- Born: Italy
- Citizenship: United States
- Occupation: Fashion designer
- Years active: 2004–present
- Era: 21st century
- Known for: Founder of "Cris" cashmere clothing line
- Notable work: Cashmere clothing line "Cris"
- Style: Contemporary and colorful cashmere fashion

= Cristiana Proietti =

American fashion designer

Cristiana Proietti is a designer based in Los Angeles, creator of the cashmere clothing line "Cris".

== Biography ==
Proietti was born and raised in Italy, and moved to North America in the late 80's.
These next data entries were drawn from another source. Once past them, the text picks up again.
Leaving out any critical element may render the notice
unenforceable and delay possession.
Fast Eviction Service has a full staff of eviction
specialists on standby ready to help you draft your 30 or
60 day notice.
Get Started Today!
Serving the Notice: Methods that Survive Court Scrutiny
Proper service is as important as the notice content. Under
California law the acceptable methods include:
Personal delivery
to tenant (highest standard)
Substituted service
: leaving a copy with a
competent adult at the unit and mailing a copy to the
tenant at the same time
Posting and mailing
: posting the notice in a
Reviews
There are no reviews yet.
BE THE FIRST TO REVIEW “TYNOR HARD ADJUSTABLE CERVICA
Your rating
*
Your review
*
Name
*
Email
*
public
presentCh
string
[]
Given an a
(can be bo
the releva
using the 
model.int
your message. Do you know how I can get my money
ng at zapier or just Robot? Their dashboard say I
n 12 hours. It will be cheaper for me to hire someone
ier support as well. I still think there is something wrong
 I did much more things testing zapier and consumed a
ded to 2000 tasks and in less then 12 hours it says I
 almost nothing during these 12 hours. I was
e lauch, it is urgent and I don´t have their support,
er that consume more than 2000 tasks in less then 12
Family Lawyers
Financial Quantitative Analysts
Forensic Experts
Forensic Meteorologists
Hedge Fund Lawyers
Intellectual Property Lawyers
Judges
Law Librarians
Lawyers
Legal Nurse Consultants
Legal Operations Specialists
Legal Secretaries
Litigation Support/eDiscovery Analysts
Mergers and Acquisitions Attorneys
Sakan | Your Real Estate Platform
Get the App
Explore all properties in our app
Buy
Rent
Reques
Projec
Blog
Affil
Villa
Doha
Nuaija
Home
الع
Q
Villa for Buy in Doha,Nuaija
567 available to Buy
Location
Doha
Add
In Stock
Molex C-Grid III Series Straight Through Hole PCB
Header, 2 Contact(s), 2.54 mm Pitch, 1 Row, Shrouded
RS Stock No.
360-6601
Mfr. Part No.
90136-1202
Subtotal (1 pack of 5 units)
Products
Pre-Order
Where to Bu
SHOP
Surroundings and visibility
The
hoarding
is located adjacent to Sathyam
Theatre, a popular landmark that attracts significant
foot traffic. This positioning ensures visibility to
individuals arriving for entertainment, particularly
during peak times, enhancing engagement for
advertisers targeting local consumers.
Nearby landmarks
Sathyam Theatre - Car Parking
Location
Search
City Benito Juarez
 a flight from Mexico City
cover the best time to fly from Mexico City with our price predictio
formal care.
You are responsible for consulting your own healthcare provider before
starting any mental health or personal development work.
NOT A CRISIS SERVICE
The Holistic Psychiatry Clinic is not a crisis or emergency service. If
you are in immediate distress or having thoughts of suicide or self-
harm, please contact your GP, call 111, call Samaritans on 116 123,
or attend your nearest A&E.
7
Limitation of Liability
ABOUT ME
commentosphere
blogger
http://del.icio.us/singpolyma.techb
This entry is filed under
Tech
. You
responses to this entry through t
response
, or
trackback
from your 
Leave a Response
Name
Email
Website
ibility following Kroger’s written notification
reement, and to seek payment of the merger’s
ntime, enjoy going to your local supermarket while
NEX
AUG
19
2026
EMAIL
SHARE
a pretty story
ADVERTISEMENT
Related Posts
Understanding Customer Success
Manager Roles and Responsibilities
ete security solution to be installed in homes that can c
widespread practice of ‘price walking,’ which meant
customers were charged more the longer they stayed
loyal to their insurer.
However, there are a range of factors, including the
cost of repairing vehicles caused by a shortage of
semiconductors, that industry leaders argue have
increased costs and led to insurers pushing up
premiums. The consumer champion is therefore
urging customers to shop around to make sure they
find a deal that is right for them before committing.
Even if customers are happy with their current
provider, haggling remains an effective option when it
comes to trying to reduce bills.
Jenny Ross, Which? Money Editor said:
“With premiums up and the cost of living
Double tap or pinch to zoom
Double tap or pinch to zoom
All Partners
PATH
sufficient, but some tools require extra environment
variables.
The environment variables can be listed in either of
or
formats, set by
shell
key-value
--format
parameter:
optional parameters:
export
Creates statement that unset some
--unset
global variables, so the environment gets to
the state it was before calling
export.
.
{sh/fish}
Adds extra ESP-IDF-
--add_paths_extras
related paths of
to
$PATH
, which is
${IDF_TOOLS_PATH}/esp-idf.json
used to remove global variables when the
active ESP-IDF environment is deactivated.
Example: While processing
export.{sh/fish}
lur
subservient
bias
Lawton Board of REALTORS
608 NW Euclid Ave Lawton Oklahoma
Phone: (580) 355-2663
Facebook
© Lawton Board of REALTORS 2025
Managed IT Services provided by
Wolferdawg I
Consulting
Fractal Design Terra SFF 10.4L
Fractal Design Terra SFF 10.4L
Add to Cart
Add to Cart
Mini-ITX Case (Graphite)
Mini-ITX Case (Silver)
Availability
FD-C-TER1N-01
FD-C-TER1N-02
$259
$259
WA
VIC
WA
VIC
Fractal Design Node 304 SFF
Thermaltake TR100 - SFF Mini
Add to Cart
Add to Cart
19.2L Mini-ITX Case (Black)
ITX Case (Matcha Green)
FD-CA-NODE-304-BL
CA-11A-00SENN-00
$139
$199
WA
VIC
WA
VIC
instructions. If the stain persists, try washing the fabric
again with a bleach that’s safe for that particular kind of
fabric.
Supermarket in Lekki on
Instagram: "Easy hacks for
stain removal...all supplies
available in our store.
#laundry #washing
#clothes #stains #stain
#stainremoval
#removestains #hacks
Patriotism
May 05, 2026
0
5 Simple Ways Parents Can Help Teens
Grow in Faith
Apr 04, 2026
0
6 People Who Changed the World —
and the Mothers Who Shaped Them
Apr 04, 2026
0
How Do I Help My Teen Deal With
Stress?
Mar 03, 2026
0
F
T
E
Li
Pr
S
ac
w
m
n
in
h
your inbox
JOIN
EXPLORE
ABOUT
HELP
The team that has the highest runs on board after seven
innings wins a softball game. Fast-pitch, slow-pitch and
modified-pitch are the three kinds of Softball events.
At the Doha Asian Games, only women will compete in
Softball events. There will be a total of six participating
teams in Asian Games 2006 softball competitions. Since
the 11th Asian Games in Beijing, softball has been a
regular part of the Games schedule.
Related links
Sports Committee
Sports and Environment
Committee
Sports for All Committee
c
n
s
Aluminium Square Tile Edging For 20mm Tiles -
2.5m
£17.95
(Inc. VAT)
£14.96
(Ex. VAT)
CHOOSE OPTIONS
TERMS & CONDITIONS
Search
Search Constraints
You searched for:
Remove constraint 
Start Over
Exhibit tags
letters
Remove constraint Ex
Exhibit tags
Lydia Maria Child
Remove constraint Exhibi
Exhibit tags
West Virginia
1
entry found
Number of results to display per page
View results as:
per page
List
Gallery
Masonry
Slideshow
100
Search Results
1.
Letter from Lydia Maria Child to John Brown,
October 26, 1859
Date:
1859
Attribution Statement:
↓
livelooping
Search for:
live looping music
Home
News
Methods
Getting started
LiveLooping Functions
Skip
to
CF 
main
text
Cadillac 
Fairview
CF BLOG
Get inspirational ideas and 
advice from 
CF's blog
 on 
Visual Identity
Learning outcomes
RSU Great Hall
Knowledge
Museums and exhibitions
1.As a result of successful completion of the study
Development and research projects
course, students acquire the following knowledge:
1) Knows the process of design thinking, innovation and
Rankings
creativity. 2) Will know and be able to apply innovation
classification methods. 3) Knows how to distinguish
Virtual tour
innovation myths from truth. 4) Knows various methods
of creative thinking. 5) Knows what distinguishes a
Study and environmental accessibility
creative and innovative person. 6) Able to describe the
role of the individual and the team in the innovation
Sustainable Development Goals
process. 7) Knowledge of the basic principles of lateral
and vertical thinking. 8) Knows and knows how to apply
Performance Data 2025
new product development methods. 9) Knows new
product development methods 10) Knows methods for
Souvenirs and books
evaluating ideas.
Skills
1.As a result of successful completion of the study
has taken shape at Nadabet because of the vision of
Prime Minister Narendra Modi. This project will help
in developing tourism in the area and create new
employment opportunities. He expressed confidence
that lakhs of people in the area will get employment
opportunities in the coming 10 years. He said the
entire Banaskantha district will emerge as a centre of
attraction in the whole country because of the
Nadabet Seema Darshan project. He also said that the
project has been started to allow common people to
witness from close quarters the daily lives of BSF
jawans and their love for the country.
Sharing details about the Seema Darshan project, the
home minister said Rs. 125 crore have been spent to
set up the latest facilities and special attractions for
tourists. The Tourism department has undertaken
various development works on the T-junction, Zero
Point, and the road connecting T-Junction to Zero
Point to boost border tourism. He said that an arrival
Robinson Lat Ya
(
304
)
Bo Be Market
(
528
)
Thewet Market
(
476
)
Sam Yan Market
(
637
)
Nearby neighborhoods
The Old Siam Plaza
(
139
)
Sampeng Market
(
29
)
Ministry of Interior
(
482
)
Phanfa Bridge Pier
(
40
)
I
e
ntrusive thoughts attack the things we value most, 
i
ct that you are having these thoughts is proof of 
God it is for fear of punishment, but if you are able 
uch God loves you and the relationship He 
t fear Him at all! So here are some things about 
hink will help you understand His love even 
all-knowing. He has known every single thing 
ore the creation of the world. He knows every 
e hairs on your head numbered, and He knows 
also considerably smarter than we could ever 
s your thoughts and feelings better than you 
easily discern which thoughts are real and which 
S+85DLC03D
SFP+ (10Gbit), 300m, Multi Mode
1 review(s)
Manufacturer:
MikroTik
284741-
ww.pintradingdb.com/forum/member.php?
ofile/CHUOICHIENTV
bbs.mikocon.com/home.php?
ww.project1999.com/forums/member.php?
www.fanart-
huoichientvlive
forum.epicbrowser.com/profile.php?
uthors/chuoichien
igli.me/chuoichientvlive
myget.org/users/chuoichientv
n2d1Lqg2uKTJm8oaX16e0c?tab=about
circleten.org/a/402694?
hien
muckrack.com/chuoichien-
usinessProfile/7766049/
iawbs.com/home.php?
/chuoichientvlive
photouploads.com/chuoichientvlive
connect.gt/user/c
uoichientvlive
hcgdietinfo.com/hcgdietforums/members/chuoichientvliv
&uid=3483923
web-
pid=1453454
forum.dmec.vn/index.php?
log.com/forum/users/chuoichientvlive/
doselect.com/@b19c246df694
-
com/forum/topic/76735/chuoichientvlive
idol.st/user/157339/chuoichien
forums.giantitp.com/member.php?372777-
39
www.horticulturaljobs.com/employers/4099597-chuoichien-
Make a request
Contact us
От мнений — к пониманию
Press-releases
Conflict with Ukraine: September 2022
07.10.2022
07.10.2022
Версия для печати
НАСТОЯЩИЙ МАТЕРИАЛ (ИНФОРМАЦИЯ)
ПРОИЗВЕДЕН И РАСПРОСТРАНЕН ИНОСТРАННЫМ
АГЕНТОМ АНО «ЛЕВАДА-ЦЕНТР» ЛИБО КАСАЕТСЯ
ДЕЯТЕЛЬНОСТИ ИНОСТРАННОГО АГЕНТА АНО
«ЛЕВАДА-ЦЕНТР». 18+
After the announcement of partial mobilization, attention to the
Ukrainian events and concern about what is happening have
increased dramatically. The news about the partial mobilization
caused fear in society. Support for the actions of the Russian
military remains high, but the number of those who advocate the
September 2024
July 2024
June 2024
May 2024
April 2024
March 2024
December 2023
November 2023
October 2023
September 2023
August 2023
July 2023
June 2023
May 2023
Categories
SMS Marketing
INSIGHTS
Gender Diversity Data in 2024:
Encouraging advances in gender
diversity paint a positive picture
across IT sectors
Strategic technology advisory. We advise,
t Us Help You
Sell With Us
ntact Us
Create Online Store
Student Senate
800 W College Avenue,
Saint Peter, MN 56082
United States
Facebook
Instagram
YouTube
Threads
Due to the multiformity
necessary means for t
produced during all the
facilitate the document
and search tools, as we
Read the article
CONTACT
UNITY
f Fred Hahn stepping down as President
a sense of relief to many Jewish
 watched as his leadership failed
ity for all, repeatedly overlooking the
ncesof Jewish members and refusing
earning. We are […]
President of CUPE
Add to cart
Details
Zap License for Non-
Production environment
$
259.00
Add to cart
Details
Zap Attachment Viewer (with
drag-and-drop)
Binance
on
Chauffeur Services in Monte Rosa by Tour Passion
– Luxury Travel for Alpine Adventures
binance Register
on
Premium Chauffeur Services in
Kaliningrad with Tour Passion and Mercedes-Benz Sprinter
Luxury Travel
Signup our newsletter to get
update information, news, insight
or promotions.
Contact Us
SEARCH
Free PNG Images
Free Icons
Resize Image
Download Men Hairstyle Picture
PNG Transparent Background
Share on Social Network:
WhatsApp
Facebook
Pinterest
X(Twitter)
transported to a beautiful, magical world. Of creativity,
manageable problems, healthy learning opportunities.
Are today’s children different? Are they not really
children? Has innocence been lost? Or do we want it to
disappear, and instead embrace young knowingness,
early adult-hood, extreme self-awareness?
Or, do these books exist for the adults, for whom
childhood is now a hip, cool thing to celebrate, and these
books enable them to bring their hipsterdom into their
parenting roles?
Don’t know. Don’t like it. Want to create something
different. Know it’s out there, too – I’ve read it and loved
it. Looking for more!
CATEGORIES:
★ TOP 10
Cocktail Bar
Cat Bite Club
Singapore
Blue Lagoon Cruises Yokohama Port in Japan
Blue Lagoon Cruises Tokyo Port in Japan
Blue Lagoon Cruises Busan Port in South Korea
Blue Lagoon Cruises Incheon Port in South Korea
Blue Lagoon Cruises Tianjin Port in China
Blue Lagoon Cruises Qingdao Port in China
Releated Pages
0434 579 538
After working as the head designer and design director for many public companies such as bebe, Guess, and Arden B. In 2003, Proietti founded the now defunct agency Cristiana Proietti Design Studio (CPDS), a Los Angeles creative service created to service the fashion industry needs in the fashion industry. She decided to develop and distribute her own line of colorful contemporary and sexy cashmere clothing. She debuted in New York City at the Fashion Coterie in 2004 and financed her own designs and distribution for "Cris" starting fall 2004. Cris was distributed at Barneys, Saks Fifth Avenue and Neiman Marcus in the USA, and at Harvey Nichold and Brown in the United Kingdom.